In the transition patient

GH can, however, be extremely useful in the transition patient, which is generally defined as a patient who was treated with GH during childhood but has since entered his late teens or early 20s, thus, in transition between pediatric and adult indications.

Many questions surround GH in the transition patient, such as when to stop treatment, how much to dose and what the best treatment is. Cook suggested a few guidelines to help endocrinologists who treat transition patients.

All patients should be reassessed for persistent GH deficiency (GHD) when they reach their final height, according to Cook.

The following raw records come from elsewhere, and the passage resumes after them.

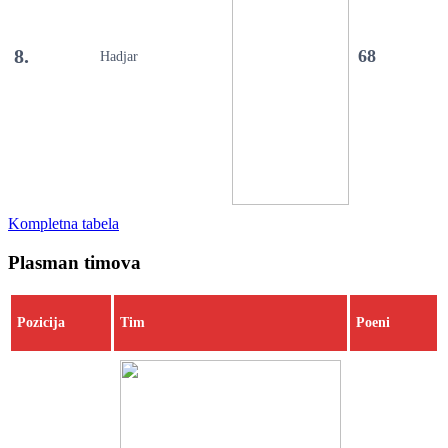
8.
68
Hadjar
Kompletna tabela
Plasman timova
Pozicija
Tim
Poeni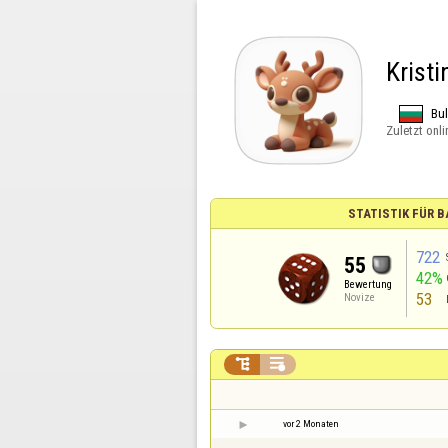
Kristi
Bul
Zuletzt onli
STATISTIK FÜR
722
55
42%
Bewertung
53
Novize


vor 2 Monaten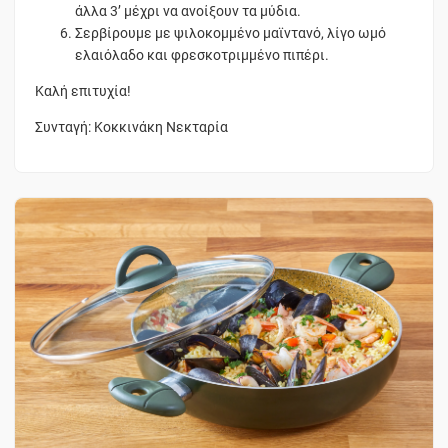
άλλα 3’ μέχρι να ανοίξουν τα μύδια.
Σερβίρουμε με ψιλοκομμένο μαϊντανό, λίγο ωμό
ελαιόλαδο και φρεσκοτριμμένο πιπέρι.
Καλή επιτυχία!
Συνταγή: Κοκκινάκη Νεκταρία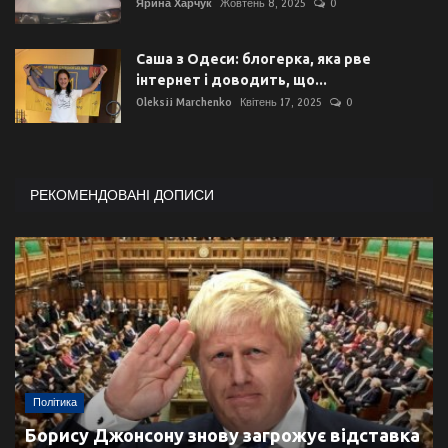
Ярина Харчук
Жовтень 8, 2025
0
Саша з Одеси: блогерка, яка рве
інтернет і доводить, що...
Oleksii Marchenko
Квітень 17, 2025
0
РЕКОМЕНДОВАНІ ДОПИСИ
Політика
Борису Джонсону знову загрожує відставка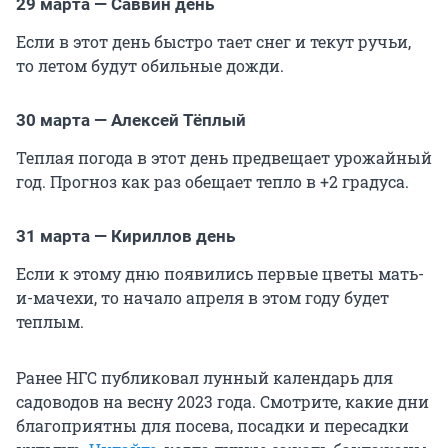
29 марта — Саввин день
Если в этот день быстро тает снег и текут ручьи,
то летом будут обильные дожди.
30 марта — Алексей Тёплый
Теплая погода в этот день предвещает урожайный
год. Прогноз как раз обещает тепло в +2 градуса.
31 марта — Кириллов день
Если к этому дню появились первые цветы мать-
и-мачехи, то начало апреля в этом году будет
теплым.
Ранее НГС публиковал лунный календарь для
садоводов на весну 2023 года. Смотрите, какие дни
благоприятны для посева, посадки и пересадки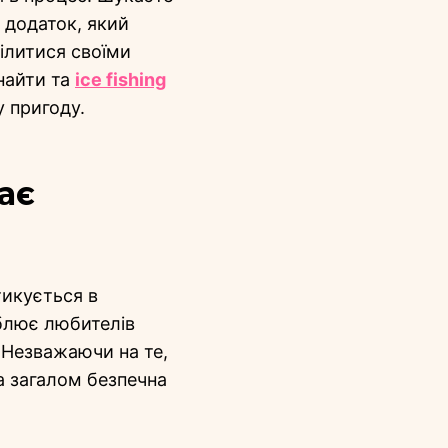
 додаток, який
ілитися своїми
найти та
ice fishing
 пригоду.
ає
тикується в
блює любителів
. Незважаючи на те,
 загалом безпечна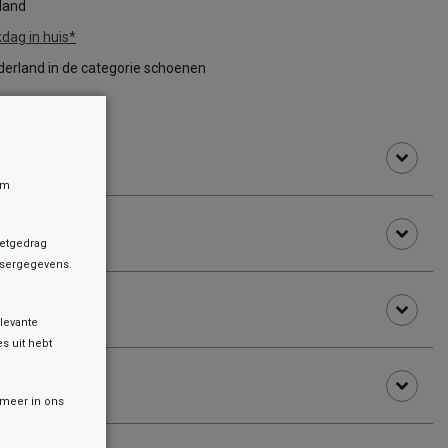
rland
dag in huis*
erland in de categorie schoenen
om
netgedrag
owsergegevens.
levante
es uit hebt
r meer in ons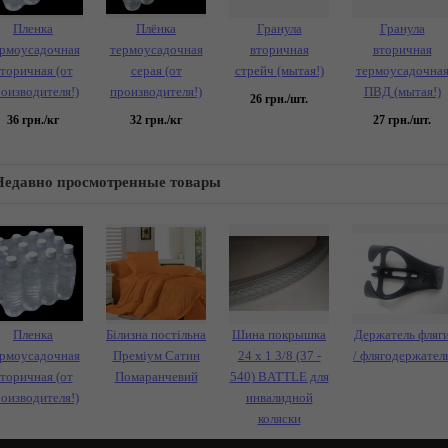
Пленка
Плёнка
Гранула
Гранула
рмоусадочная
термоусадочная
вторичная
вторичная
торичная (от
серая (от
стрейч (мытая!)
термоусадочна
оизводителя!)
производителя!)
ПВД (мытая!)
26
грн./шт.
36
грн./кг
32
грн./кг
27
грн./шт.
Недавно просмотренные товары
Пленка
Білизна постільна
Шина покрышка
Держатель фляг
рмоусадочная
Преміум Сатин
24 х 1 3/8 (37 -
/ флягодержател
торичная (от
Помаранчевий
540) BATTLE для
оизводителя!)
инвалидной
коляски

Physicians should wait one month after stopping GH to obtain an insulin-like growth factor I (IGF-I) sample. In patients with an organic cause, such as a genetic syndrome or pituitary tumor, a low test value confirms persistence of GHD. In patients with isolated childhood GHD and no other pituitary deficits, then GH provocative tests may also need to be repeated.

While some suggest a two-year holiday from GH therapy in these patients before starting again, Cook said this can cause patients to gain body fat and lose muscle mass, and may impair their ability to reach normal bone mass. Patients aged 25 to 30 are still in the accrual phase of bone mineral deposition, he said, and this process can be interrupted with a longer duration of discontinuation.

With GH dosing, the general rule has been to titrate doses independent of weight, according to Cook and Merriam. Older patients usually receive lower doses and younger patients receive higher doses. Cook said doses are increased at monthly intervals in 0.2-mg/day increments until a target normal IGF-I level is reached. His rule of thumb is to use doses in the range of 25 mcg to 30 mcg in the transition patient. Too high a dose can lead to acromegaly.

Overall, follow-up is essential from childhood into the transition period to adulthood, Cook said. These signs of persistent GHD can otherwise be missed.

Other concerns

Previous data suggest an increased risk for cancer with GH treatment, including colorectal, breast and prostate cancers. However, Merriam said that cancer trials produced mixed data and all those suggesting increased risk had studied patients treated as children with the older extracted pituitary growth hormone. By contrast there is no evidence of increased cancer risk in patients treated as adults with recombinant synthetic GH, although the base of experience is shorter.

According to Cook, no evidence points to an increased risk for recurrence of the original pituitary tumor with GH replacement into the normal ranges. Currently, the general consensus is to withhold GH in patients with active cancer or where there is any doubt. – by Katie Kalvaitis

For more information:
  • Cook DM and Merriam GR. Growth hormone in adults and adolescents: pros and cons. Presented at: The American Association of Clinical Endocrinologists 16th Annual Meeting and Clinical Congress. April 11-15, 2007; Seattle.